In "Founding Mothers," Roberts tells the fascinating yet overlooked story of the women who helped create a new nation. While the men were debating the merits of revolution, these women were living it even as the Redcoats landed on their doorsteps.
Cokie Roberts's number one "New York Times" bestseller, "We Are Our Mothers' Daughters," examined the nature of women's roles throughout history and led "USA Today" to praise her as a "custodian of time-honored values." Her second bestseller, "From This Day Forward," written with her husband, Steve Roberts, described American marriages throughout history, including the romance of John and Abigail Adams. Now Roberts returns with "Founding Mothers," an intimate and illuminating look at the fervently patriotic and passionate women whose tireless pursuits on behalf of their families -- and their country -- proved just as crucial to the forging of a new nation as the rebellion that established it.
While much has been written about the men who signed the Declaration of Independence, battled the British, and framed the Constitution, the wives, mothers, sisters, and daughters they left behind have been little noticed by history. Roberts brings us the women who fought the Revolution as valiantly as the men, often defending their very doorsteps. While the men went off to war or to Congress, the women managed their businesses, raised their children, provided them with political advice, and made it possible for the men to do what they did.
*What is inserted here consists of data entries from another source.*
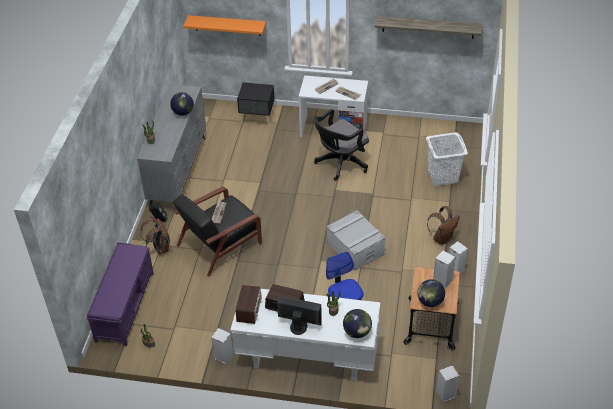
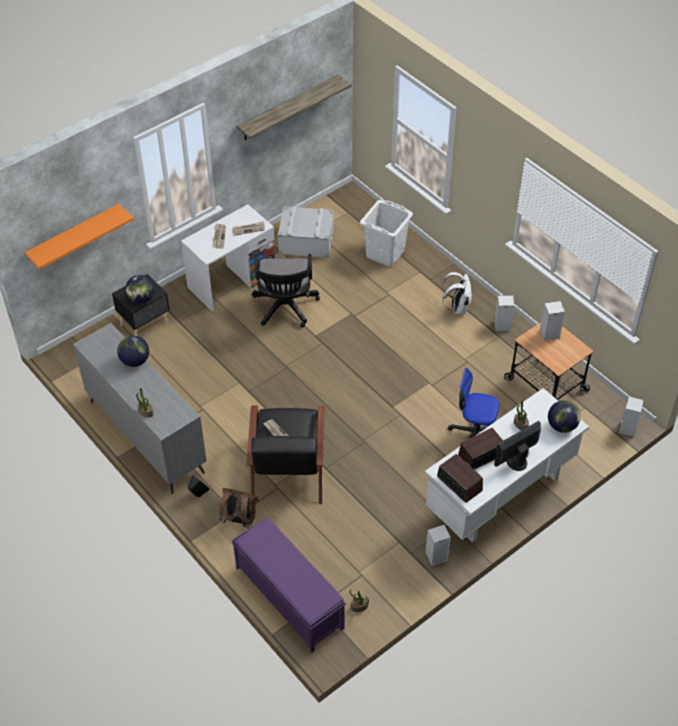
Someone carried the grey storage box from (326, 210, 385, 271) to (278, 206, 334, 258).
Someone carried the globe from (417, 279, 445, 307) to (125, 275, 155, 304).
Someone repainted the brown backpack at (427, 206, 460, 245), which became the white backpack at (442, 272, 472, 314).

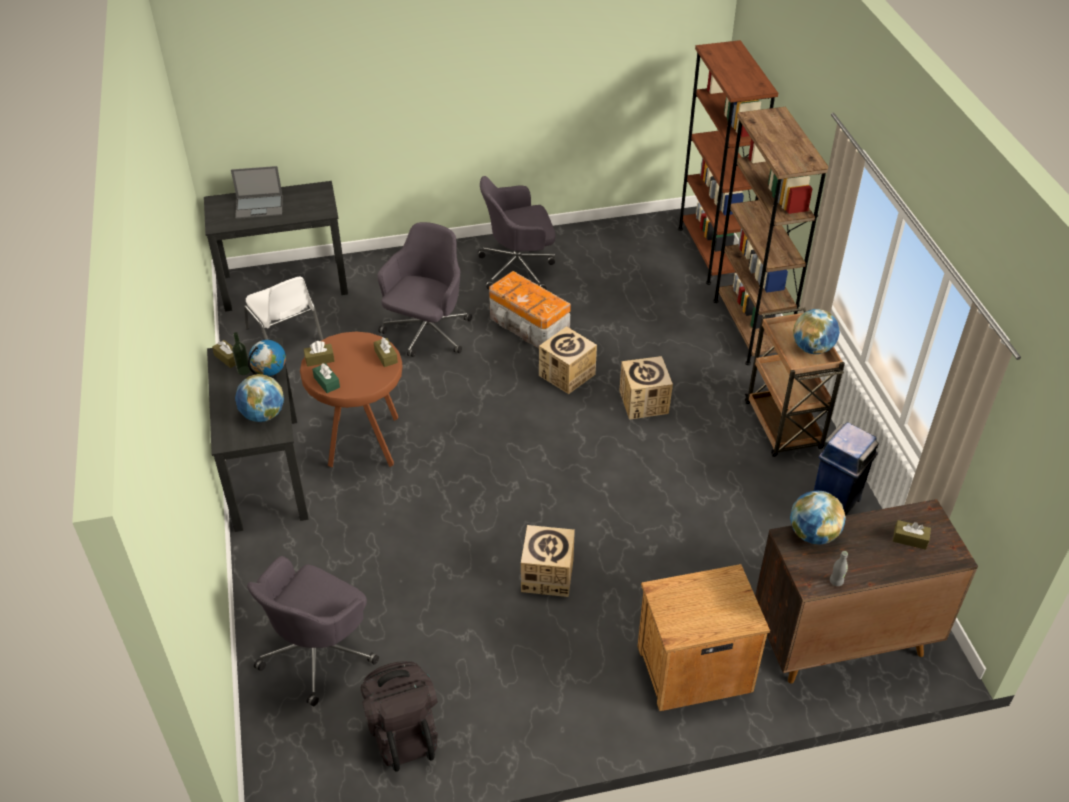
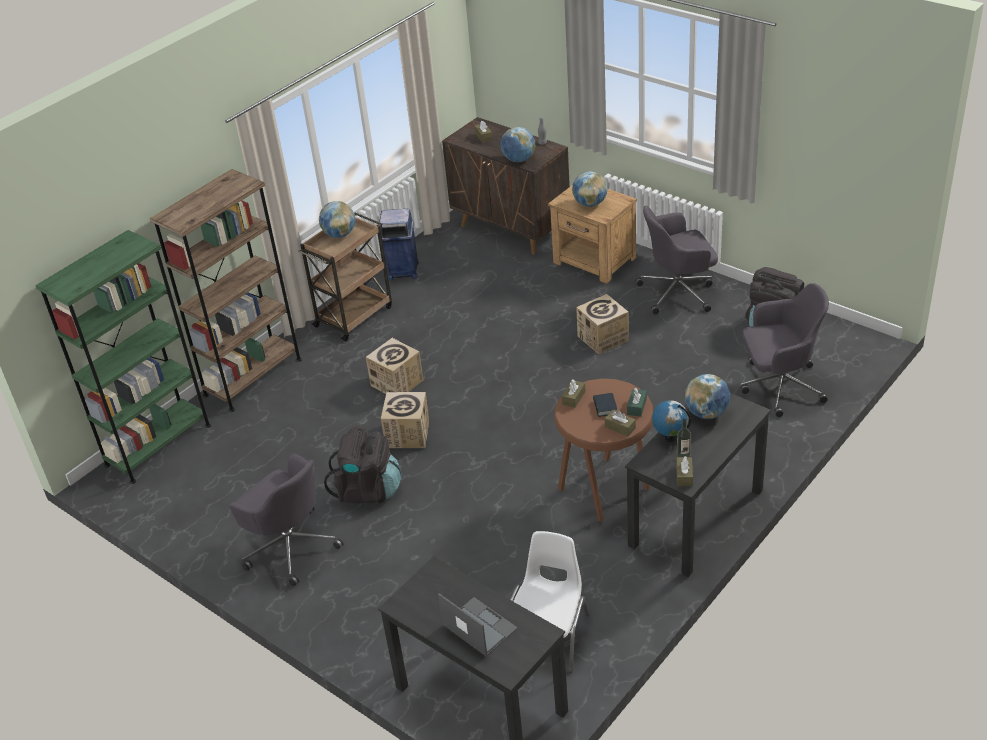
Someone put down the globe at (572, 171, 607, 207).
Someone put down the book at (593, 393, 617, 417).
Someone carried the grey office chair from (377, 222, 472, 357) to (635, 206, 718, 314).
Someone swapped the storage box at (489, 271, 571, 348) for the black backpack at (324, 426, 402, 503).
Someone repainted the brown bookcase at (678, 40, 778, 285), which became the green bookcase at (35, 230, 211, 484).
The behind-the-scenes influence of these women -- and their sometimes very public activities -- was intelligent and pervasive.
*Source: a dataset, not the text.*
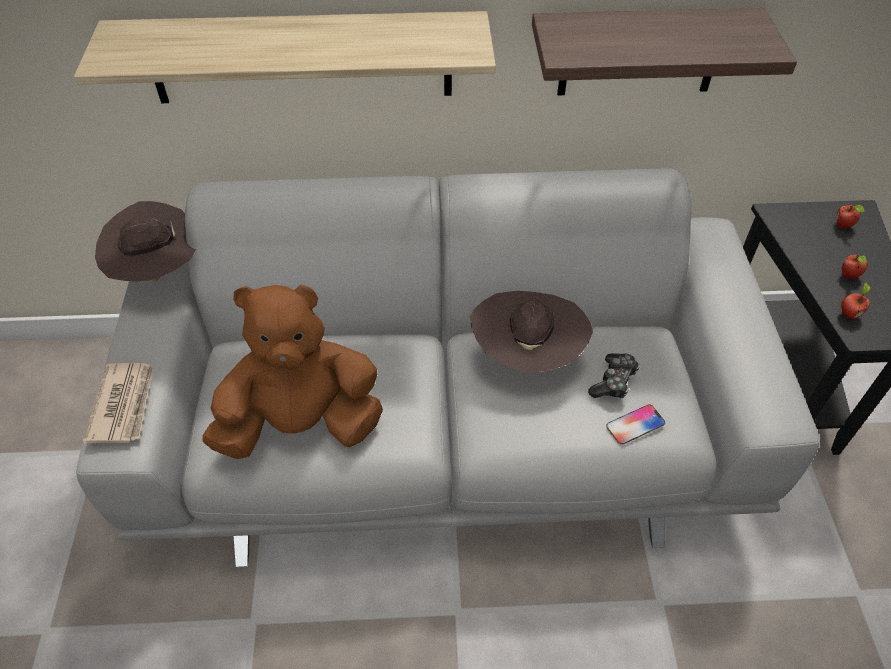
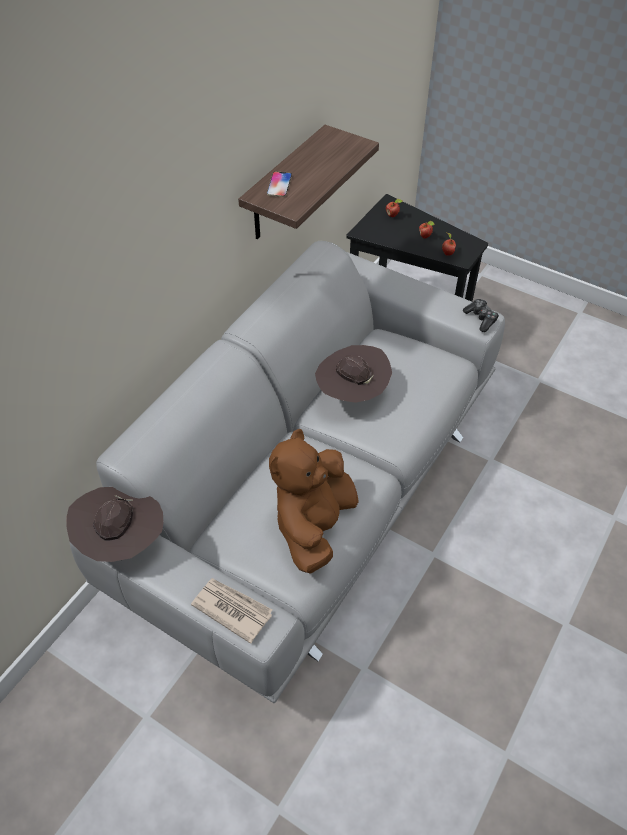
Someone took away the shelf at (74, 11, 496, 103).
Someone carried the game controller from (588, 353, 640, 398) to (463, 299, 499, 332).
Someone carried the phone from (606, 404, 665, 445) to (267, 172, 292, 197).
Drawing upon personal correspondence, private journals, and even favored recipes, Roberts reveals the often surprising stories of these fascinating women, bringing to life the everyday trials and extraordinary triumphs of individuals like Abigail Adams, Mercy Otis Warren, Deborah Read Franklin, Eliza Pinckney, Catherine Littlefield Green, Esther DeBerdt Reed, and Martha Washington -- proving that without our exemplary women, the new country might never have survived.
Social history at its best, "Founding Mothers" unveils the drive, determination, creative insight, and passion of the other patriots, the women who raised our nation. Roberts proves beyond a doubt that like every generation of American women that has followed, the founding mothers used the unique gifts of their gender -- courage, pluck, sadness, joy, energy, grace, sensitivity, and humor -- to do what women do best, put one foot in front of the other in remarkable circumstances and carry on.